**Problem details:** Exactly as written, restate the material below from its first line through the line containing "Học sinh lưu ý, để làm hồ sơ chính xá", and stop there.

**Given information:**
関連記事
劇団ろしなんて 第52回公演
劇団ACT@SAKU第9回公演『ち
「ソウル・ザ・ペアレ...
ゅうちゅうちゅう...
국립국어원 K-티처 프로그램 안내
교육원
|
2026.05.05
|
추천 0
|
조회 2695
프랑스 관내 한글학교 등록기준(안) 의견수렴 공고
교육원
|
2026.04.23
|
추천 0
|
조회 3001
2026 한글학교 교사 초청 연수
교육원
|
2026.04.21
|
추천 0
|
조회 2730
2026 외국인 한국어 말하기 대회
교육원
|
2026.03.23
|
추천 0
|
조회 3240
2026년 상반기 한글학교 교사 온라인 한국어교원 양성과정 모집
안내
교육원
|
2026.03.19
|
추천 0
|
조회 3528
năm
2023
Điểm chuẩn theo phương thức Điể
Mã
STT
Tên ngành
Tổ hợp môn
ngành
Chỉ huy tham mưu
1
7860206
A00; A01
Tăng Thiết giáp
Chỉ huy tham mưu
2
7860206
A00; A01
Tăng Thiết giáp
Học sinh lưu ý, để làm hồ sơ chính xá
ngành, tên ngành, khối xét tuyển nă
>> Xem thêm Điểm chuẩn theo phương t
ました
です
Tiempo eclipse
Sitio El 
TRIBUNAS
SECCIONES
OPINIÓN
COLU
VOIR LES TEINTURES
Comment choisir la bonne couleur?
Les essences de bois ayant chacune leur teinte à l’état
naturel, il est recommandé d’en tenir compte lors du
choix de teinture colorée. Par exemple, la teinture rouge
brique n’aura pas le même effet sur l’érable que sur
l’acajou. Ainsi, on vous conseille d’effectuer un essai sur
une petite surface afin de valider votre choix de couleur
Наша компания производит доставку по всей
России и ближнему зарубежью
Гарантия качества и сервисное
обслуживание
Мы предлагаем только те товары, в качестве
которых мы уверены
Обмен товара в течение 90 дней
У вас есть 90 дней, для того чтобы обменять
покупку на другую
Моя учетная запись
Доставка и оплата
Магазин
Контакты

**Solution to the problem:**
関連記事
劇団ろしなんて 第52回公演
劇団ACT@SAKU第9回公演『ち
「ソウル・ザ・ペアレ...
ゅうちゅうちゅう...
국립국어원 K-티처 프로그램 안내
교육원
|
2026.05.05
|
추천 0
|
조회 2695
프랑스 관내 한글학교 등록기준(안) 의견수렴 공고
교육원
|
2026.04.23
|
추천 0
|
조회 3001
2026 한글학교 교사 초청 연수
교육원
|
2026.04.21
|
추천 0
|
조회 2730
2026 외국인 한국어 말하기 대회
교육원
|
2026.03.23
|
추천 0
|
조회 3240
2026년 상반기 한글학교 교사 온라인 한국어교원 양성과정 모집
안내
교육원
|
2026.03.19
|
추천 0
|
조회 3528
năm
2023
Điểm chuẩn theo phương thức Điể
Mã
STT
Tên ngành
Tổ hợp môn
ngành
Chỉ huy tham mưu
1
7860206
A00; A01
Tăng Thiết giáp
Chỉ huy tham mưu
2
7860206
A00; A01
Tăng Thiết giáp
Học sinh lưu ý, để làm hồ sơ chính xá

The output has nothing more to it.